* BEGIN RECORDS FOR THIS TASK *
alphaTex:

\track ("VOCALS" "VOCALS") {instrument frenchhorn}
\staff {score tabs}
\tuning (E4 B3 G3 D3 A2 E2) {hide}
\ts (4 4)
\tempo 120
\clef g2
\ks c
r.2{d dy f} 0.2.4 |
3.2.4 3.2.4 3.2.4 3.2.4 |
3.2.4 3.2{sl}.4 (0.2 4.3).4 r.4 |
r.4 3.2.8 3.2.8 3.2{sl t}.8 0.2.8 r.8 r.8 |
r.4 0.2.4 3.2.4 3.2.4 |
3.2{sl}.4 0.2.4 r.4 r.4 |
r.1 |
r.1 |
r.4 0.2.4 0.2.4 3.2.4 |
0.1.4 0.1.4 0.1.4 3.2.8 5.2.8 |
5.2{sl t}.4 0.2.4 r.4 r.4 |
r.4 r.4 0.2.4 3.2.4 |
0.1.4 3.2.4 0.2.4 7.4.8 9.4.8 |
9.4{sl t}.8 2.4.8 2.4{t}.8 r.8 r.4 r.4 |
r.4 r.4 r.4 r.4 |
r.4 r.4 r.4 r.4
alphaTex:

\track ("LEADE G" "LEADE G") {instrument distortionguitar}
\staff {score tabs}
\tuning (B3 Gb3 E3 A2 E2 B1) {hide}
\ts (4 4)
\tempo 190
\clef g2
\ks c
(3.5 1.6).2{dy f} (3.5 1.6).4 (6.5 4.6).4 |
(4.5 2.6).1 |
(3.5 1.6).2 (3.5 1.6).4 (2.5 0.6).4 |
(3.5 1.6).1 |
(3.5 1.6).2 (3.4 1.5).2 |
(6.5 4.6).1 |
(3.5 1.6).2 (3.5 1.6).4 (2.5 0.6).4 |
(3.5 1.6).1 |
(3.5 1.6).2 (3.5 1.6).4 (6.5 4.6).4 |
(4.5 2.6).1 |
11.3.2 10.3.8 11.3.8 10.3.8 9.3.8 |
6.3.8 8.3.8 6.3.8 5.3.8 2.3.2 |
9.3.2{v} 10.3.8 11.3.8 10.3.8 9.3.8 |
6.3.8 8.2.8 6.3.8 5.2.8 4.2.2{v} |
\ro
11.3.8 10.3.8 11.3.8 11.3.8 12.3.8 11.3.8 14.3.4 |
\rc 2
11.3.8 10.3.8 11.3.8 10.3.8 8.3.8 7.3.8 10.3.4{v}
* END RECORDS FOR THIS TASK *
WHAT THE TASK REQUIRES — How many lines in the items above contain the string "tuning"? Give only the number.

TASK ANSWER — 2